Horbat Hadran
Kh. el-Khadra or Kh. el-Khudra ( ‘the green’, in Arabic) appears on Mandatory maps and on the SWP map. The site is located on a hilltop. The surveyed remains include a large public building with a stone-paved floor (Fig. 2), walls, cisterns and an olive press, which date to the Roman and Byzantine periods, as well as a burial cave on the western fringes of the site. 
 
Horbat Gemila (Kh. el-Sala‘a)
The site appears on Mandatory maps and on the SWP map as Kh. Jumeiliya or Kh. Jumeiliyeh. This is a small settlement on a hilltop. During the previous survey, terrace walls and shaft tombs were identified, and sherds dating from the Middle Bronze Age 2, Hellenistic, Roman and Byzantine periods were gathered. During the current survey a cistern was found, and pottery sherds dating to the Middle Bronze Age and Hellenistic period were collected.
 
Horbat Pezelet
The site is also known as Kh. Fasil Danyal or Kh. Fasil Daniel, names that appear on Mandatory maps and on the SWP map. The site – an ancient tell – extends across the northern hill of the village of Fassuta. (Frankel et al. 2001: Site 233) identified the ancient nucleus of the village and Horbat Pezelet as one site, which they described as a village on a hilltop, with olive presses, architectural elements from a Byzantine church and MBA 2 tombs. They also collected sherds from the following periods: Early Bronze, Intermediate Bronze, MB 2, Iron 1–2, Persian through Byzantine, Crusader–Mamluk and Ottoman.
Horbat Pezelet was damaged several times during construction. As a result, a number of excavations were conducted, in which two MB 2 tombs were discovered (Gershuny and Aviam 2010), as well as a wall that might be a city wall dating from the EB 2 (HA-ESI 122; Permit No.
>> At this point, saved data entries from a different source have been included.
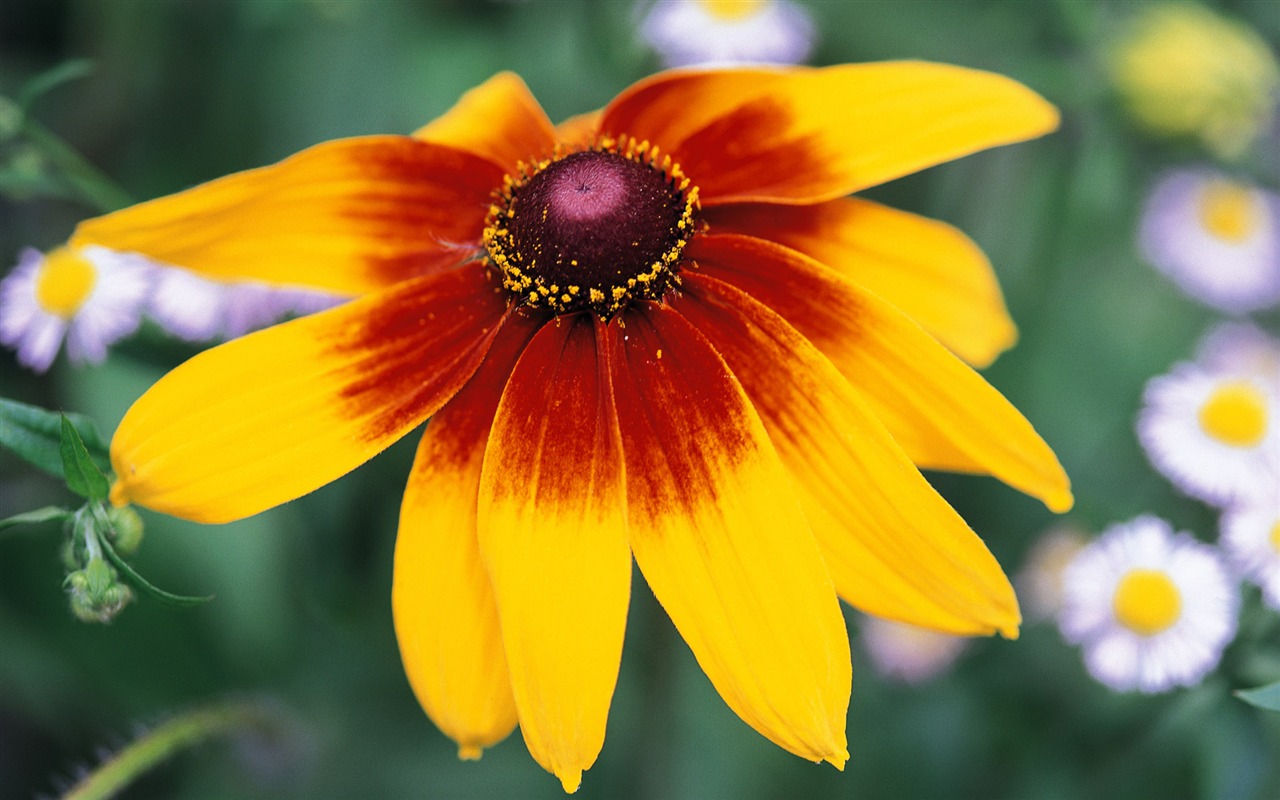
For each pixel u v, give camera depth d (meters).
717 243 0.27
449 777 0.35
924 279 0.29
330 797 0.35
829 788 0.34
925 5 0.38
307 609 0.35
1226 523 0.31
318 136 0.37
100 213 0.35
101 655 0.34
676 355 0.27
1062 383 0.38
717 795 0.34
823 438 0.26
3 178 0.32
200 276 0.29
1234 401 0.32
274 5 0.37
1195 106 0.35
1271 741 0.31
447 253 0.28
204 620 0.34
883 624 0.34
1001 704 0.34
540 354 0.27
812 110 0.28
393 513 0.35
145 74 0.39
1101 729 0.33
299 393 0.26
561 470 0.26
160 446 0.26
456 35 0.37
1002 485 0.36
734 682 0.25
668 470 0.26
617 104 0.28
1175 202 0.38
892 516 0.26
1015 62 0.36
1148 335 0.39
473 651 0.26
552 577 0.26
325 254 0.28
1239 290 0.37
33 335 0.31
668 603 0.26
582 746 0.25
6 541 0.34
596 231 0.27
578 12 0.37
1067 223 0.36
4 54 0.41
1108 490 0.35
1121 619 0.30
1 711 0.37
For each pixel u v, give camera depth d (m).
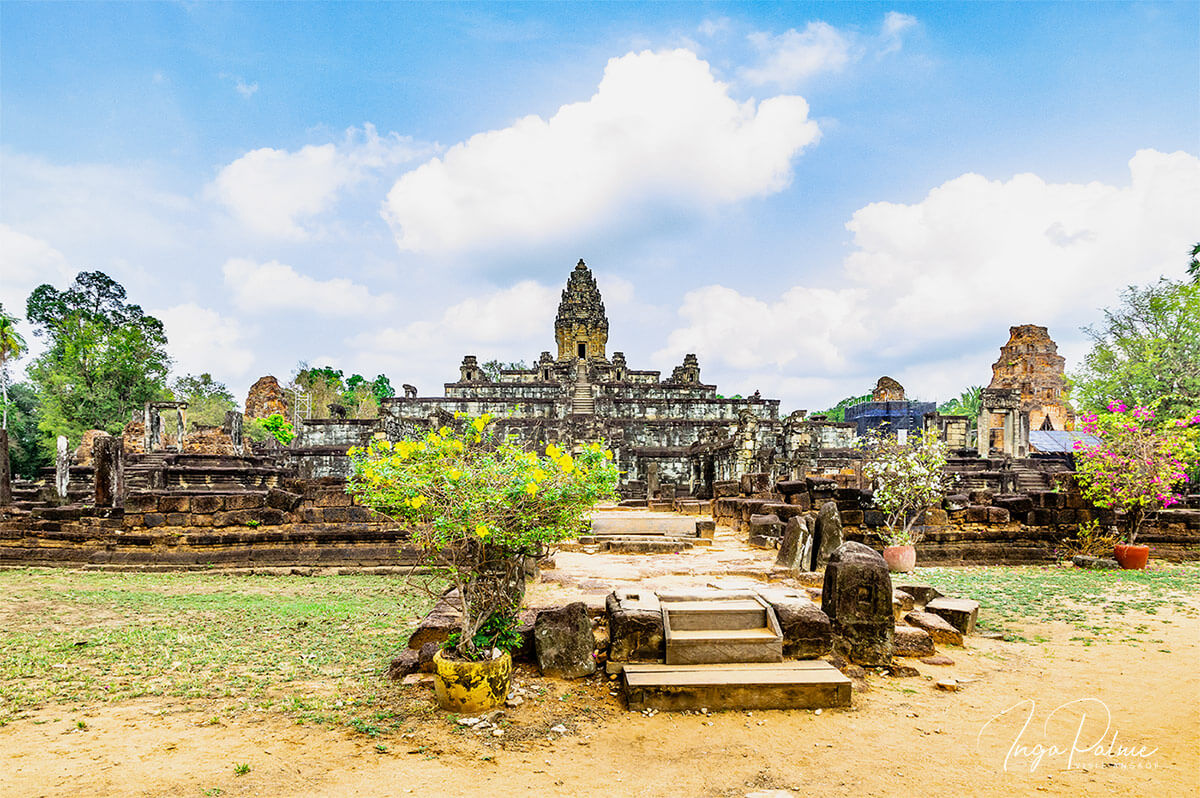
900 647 6.82
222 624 8.79
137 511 14.28
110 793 3.90
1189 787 4.13
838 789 4.11
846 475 22.34
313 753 4.54
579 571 9.73
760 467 25.97
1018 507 14.55
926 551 13.94
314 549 14.02
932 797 4.01
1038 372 51.88
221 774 4.18
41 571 13.76
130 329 47.56
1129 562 13.02
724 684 5.42
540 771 4.32
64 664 6.75
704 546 12.57
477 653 5.42
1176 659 6.92
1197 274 31.53
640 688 5.38
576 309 60.66
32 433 44.91
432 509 5.57
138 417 35.59
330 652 7.23
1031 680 6.25
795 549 9.81
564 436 41.03
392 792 3.98
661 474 41.88
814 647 6.09
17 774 4.16
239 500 14.32
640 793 4.04
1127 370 33.91
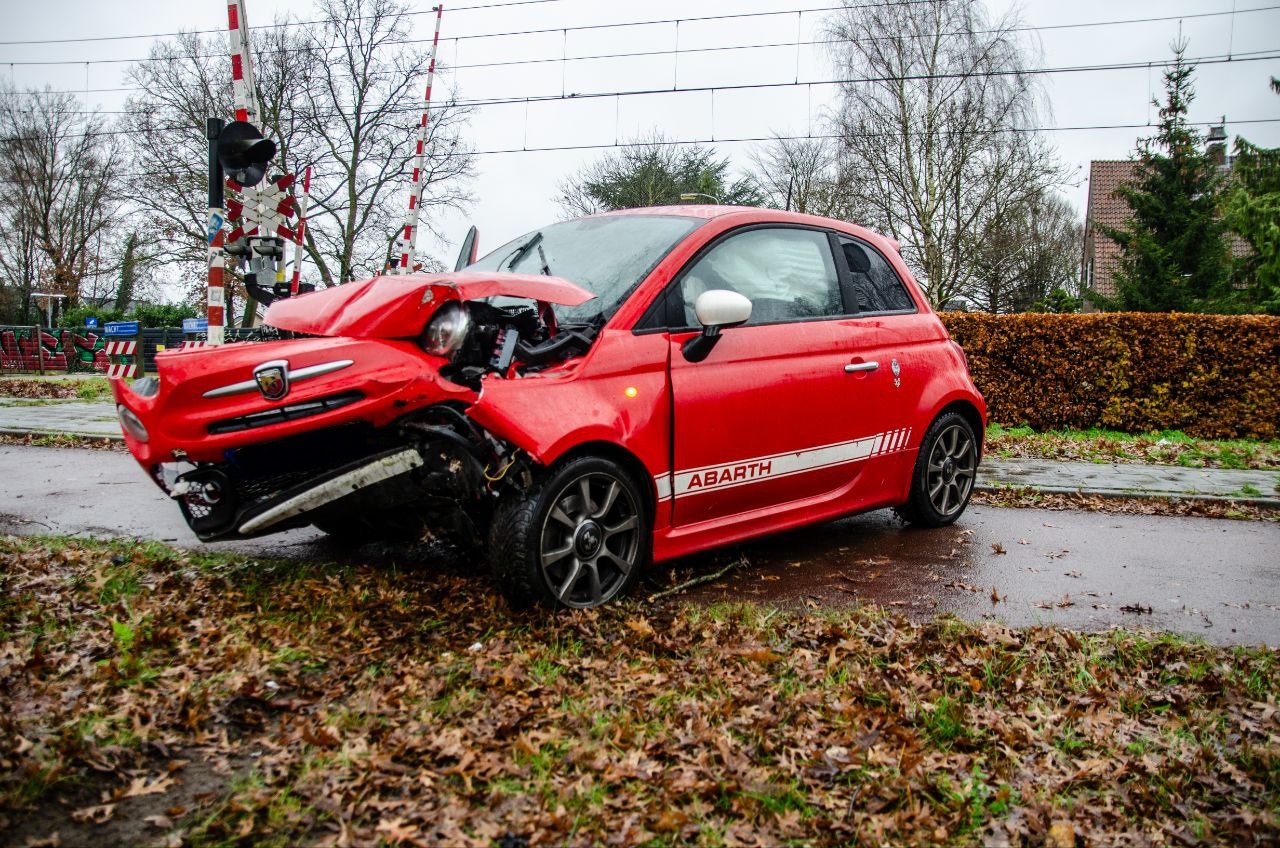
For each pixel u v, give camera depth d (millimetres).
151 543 5180
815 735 3002
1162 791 2818
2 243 47219
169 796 2596
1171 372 12594
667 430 4406
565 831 2477
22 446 9859
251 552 5109
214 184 8438
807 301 5246
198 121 29969
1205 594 4949
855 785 2758
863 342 5461
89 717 2938
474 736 2922
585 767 2777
A-4065) and five built tombs (HA-ESI 121) were exposed. Sherds from the following periods were also found: the Early Bronze, MB 2, Iron, Persian through Byzantine and Mamluk.
In the current survey the northern boundary of Horbat Pezelet was identified. It was impossible, however, to demarcate with certainty its southern boundary, despite the excavations and surveys carried out in the area.
 
Horbat Ram
The site is located west of Fassuta and east of Birkat Fassuta. Local residents refer to the place as Tatrama or Tarami, probably a corruption of the name Tayretrame from the Crusader period. Antiquities documented at the site include a rock-cut burial(?) cave that cut through an agricultural installation, building foundations, cisterns, rock-cut tombs and an olive press, as well as stone heaps and tesserae. The collected pottery suggests the place was settled during the Roman and Byzantine periods.
 
 Horbat Ram (East; es-Samarra)
The site is located east of Horbat Ram. It includes remains of large buildings, walls (maximum length c. 15 m, height c. 2 m; Fig. 3) built of ashlars (c. 0.5×1.3 m), cisterns and threshold stones. The pottery indicates that the site was settled during the Roman, Byzantine, Early Islamic, Crusader and Mamluk periods.